I am 95% sure it is, but Dan would know 100%.


----------



## Deleted member 3 (Jun 25, 2008)

Make it 100% 
basically any 68pin cable can run at U160, the additional twists are for U320 speeds. Obviously running at lower speeds never is an issue.


----------



## thebeephaha (Jul 4, 2008)

Update guys, I got a new cable and the drives work and I put them in a RAID0.

Things seem to be working okay but if I run a disk benchmark I get a read error and when I check the controller log one of the Seagate drives has some media errors. I ran a scan for bad sectors but it didn't show any. Ideas? 

Things seem to be working okay, got Windows on it and such so I'm guessing it is just a glitch.

Edit:

I can run a quick benchmark with HDTach but the long bench gives the read error and so does HDTune.

The quick bench shows 60MB burst, 60MB average read with a access time of 8.5ms. (write back cache on, adaptive read ahead, cached I/O)

Seems a bit slow but these drives are fairly old I guess.


----------



## DaedalusHelios (Jul 5, 2008)

I am glad it was just the cable.


----------



## thebeephaha (Jul 5, 2008)

^ U got a heatware, I wanna give u good feedback for the drives u traded me and the help you provided.


----------



## DaedalusHelios (Jul 5, 2008)

Sure, my heatware is *Echelon V*

If you would like another SCSI controller to see if the speed might be reduced because of the card. I have another SCSI card I could send you free of charge. 

I wouldn't be able to ship it out til Monday though, as I am on vacation right now.


----------



## thebeephaha (Jul 5, 2008)

That's quite a generous offer. I would at least like to pay for shipping though.

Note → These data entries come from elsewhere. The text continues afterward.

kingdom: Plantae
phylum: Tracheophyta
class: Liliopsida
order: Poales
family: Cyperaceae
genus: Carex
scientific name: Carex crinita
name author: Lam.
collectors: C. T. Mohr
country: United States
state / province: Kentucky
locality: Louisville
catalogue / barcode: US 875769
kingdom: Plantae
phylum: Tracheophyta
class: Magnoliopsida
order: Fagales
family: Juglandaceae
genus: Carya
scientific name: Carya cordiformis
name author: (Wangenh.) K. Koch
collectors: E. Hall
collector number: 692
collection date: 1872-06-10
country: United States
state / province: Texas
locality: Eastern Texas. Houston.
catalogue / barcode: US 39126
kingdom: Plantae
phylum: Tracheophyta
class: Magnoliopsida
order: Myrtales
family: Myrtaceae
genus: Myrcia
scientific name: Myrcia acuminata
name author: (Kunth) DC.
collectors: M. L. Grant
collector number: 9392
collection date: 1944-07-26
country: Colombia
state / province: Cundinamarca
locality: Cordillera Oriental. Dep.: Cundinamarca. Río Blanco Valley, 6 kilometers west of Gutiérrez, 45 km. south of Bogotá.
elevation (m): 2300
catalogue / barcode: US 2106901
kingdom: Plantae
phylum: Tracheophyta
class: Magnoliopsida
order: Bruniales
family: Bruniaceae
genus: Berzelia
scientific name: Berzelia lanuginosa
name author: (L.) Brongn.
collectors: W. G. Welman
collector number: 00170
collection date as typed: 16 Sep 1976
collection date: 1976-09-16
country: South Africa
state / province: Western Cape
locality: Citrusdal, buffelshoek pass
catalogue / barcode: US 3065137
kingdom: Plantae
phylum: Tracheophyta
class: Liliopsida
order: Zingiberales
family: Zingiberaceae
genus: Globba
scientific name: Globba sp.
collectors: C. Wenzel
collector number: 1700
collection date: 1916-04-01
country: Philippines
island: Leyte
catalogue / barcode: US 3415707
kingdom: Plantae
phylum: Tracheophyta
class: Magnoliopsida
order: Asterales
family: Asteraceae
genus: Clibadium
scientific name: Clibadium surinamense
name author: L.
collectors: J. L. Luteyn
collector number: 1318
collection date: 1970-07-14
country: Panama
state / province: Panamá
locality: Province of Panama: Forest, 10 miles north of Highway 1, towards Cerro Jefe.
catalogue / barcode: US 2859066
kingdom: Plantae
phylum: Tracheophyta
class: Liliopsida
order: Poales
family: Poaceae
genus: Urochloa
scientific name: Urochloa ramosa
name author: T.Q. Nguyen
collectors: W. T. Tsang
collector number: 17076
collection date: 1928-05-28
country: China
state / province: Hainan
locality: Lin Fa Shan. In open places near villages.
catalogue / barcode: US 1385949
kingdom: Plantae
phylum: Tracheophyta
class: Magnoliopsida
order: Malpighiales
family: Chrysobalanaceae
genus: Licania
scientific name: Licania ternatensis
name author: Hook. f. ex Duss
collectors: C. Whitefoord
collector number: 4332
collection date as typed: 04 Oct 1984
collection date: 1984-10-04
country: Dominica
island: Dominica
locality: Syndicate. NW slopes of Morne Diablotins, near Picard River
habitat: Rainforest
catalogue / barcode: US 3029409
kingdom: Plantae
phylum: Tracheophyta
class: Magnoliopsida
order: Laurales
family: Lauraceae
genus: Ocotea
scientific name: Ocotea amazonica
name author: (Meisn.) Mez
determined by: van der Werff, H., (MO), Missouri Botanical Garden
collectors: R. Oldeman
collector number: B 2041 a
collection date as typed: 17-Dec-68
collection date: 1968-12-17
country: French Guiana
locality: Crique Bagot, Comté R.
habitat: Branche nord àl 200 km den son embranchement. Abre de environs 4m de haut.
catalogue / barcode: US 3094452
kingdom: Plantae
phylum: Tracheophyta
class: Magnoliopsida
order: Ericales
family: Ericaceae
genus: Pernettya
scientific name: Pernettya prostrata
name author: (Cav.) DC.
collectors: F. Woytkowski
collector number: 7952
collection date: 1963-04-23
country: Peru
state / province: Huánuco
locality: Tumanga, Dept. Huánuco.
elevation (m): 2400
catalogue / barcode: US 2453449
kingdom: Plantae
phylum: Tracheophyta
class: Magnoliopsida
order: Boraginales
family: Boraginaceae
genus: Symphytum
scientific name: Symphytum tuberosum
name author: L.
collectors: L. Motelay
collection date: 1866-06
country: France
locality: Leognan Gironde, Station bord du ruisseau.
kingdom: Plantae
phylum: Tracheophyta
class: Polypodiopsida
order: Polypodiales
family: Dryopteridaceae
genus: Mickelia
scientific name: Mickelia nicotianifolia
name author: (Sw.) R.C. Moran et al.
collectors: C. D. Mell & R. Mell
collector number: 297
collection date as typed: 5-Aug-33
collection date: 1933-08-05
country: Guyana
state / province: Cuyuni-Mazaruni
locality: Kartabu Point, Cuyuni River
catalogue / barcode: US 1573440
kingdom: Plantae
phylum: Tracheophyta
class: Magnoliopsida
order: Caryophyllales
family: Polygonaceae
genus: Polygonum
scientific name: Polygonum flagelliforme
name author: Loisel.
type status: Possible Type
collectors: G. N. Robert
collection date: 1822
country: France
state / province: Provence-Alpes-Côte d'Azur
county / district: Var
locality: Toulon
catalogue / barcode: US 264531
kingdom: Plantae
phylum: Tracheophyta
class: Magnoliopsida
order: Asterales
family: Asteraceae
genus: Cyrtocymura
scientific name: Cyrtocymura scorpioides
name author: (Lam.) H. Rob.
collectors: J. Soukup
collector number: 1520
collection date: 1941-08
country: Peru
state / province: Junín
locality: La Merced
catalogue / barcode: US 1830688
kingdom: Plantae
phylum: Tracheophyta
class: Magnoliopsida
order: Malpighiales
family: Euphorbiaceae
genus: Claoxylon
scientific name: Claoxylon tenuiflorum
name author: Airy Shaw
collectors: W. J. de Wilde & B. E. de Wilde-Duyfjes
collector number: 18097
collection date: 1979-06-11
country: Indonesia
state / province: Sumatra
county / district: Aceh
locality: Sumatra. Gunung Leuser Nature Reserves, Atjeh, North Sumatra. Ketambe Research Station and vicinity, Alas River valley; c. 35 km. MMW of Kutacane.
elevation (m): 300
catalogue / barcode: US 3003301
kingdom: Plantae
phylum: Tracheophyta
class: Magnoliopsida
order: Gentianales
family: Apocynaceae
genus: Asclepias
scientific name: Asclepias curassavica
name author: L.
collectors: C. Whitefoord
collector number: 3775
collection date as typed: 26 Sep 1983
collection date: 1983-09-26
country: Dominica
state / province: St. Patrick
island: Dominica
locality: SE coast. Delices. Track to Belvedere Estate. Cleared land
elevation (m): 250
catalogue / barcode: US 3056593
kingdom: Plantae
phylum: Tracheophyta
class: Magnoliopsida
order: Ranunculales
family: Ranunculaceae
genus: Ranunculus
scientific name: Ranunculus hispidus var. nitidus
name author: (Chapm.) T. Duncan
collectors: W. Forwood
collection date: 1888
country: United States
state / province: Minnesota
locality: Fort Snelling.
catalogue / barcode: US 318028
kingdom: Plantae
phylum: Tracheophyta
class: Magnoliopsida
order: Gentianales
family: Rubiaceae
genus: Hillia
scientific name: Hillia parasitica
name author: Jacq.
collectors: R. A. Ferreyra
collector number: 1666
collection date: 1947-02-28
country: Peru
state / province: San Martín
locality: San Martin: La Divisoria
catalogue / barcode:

PM me with a paypal or something and we can work it out.


----------



## DaedalusHelios (Jul 5, 2008)

thebeephaha said:


> That's quite a generous offer. I would at least like to pay for shipping though. PM me with a paypal or something and we can work it out.



OK, I will send you the actual cost of shipping, after I ship it, if you would like.

PM me your address.


----------